**Work order**
Would you write out the listing verbatim and skip every picture in it?

**Data excerpt**
++++++++++

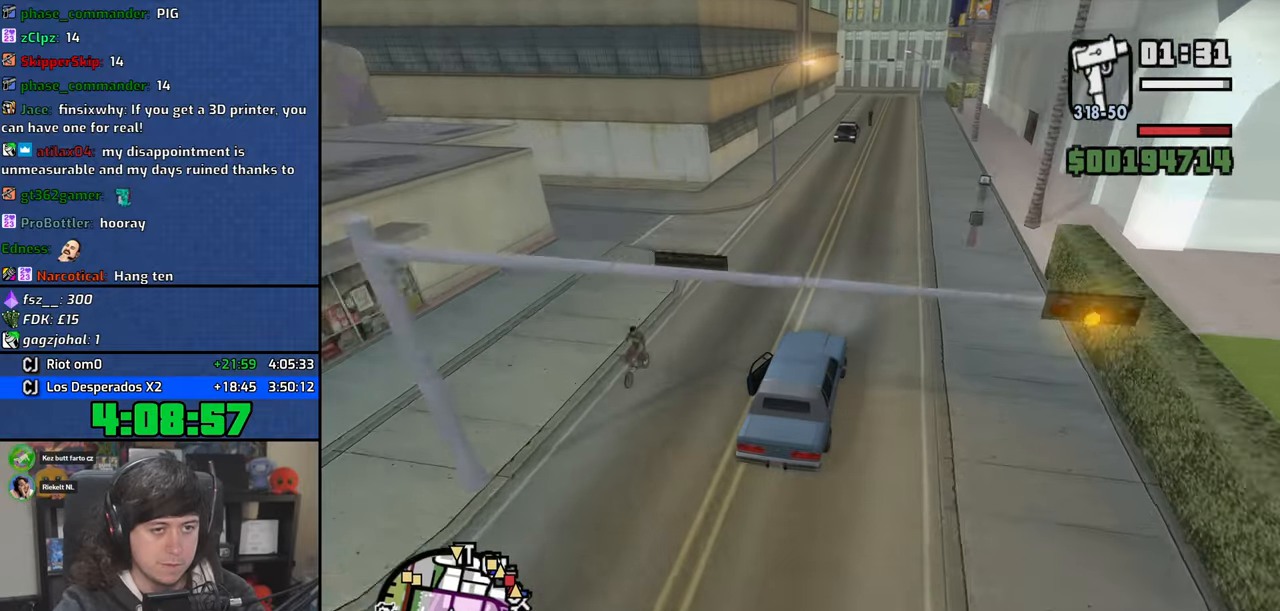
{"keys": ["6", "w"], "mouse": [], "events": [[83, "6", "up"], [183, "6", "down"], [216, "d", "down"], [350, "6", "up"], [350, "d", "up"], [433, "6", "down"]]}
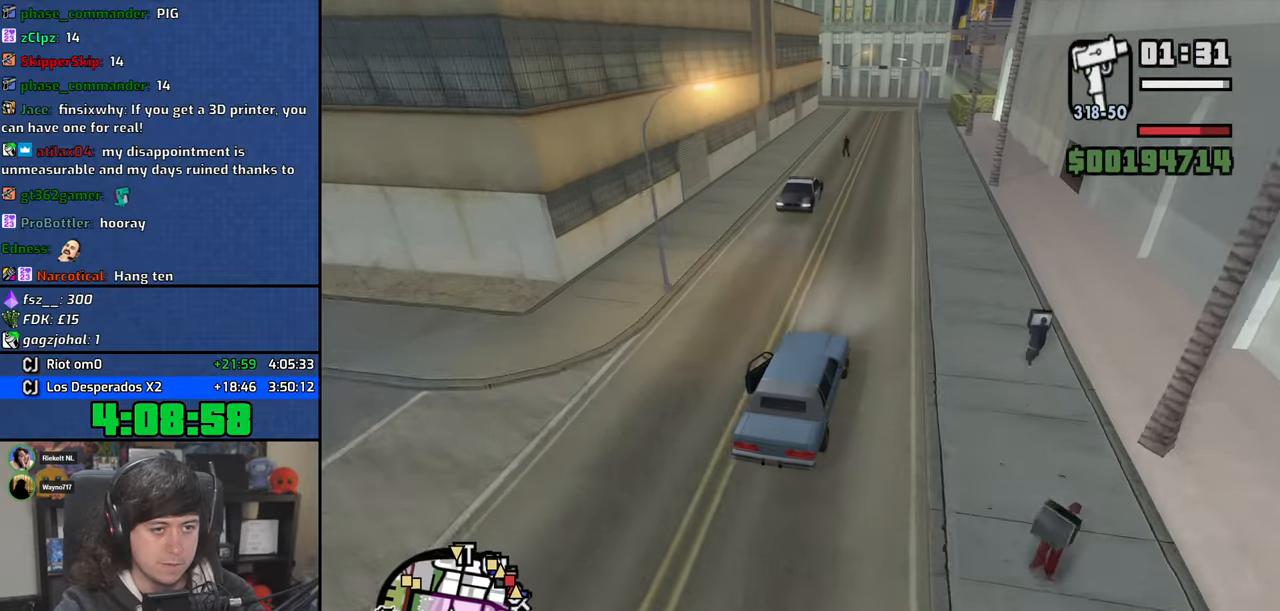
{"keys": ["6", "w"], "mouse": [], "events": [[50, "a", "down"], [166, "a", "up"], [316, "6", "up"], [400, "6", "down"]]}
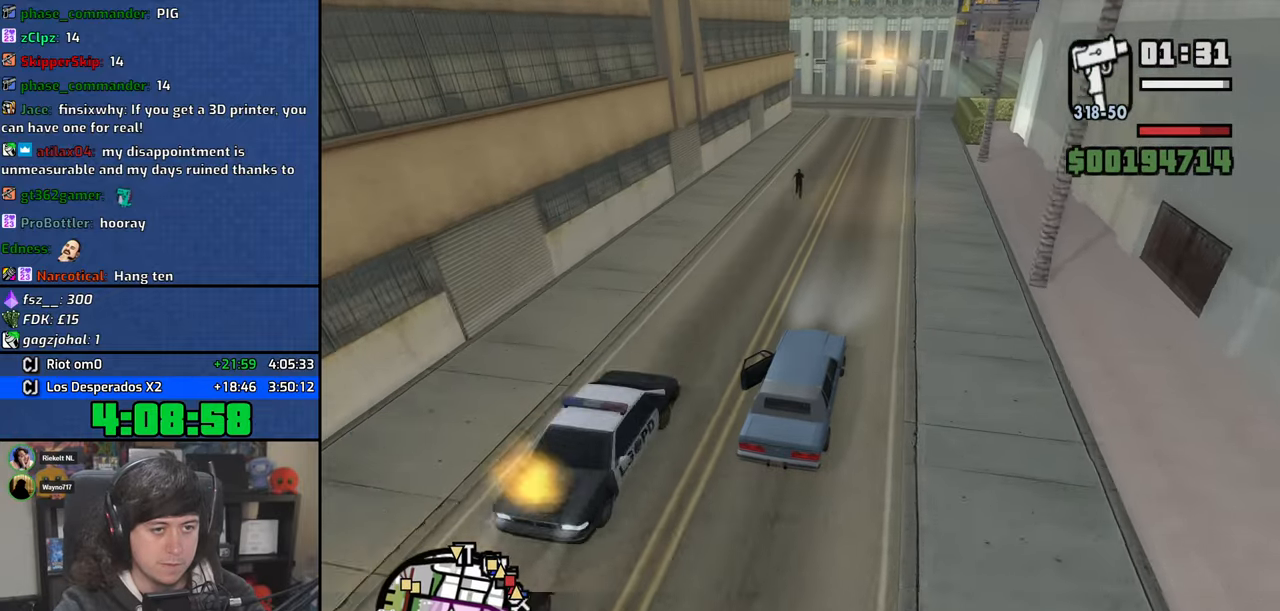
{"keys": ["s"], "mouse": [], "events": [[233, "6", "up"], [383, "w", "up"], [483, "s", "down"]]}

++++++++++

**Exercise result**
{"keys": ["6", "w"], "mouse": [], "events": [[83, "6", "up"], [183, "6", "down"], [216, "d", "down"], [350, "6", "up"], [350, "d", "up"], [433, "6", "down"]]}
{"keys": ["6", "w"], "mouse": [], "events": [[50, "a", "down"], [166, "a", "up"], [316, "6", "up"], [400, "6", "down"]]}
{"keys": ["s"], "mouse": [], "events": [[233, "6", "up"], [383, "w", "up"], [483, "s", "down"]]}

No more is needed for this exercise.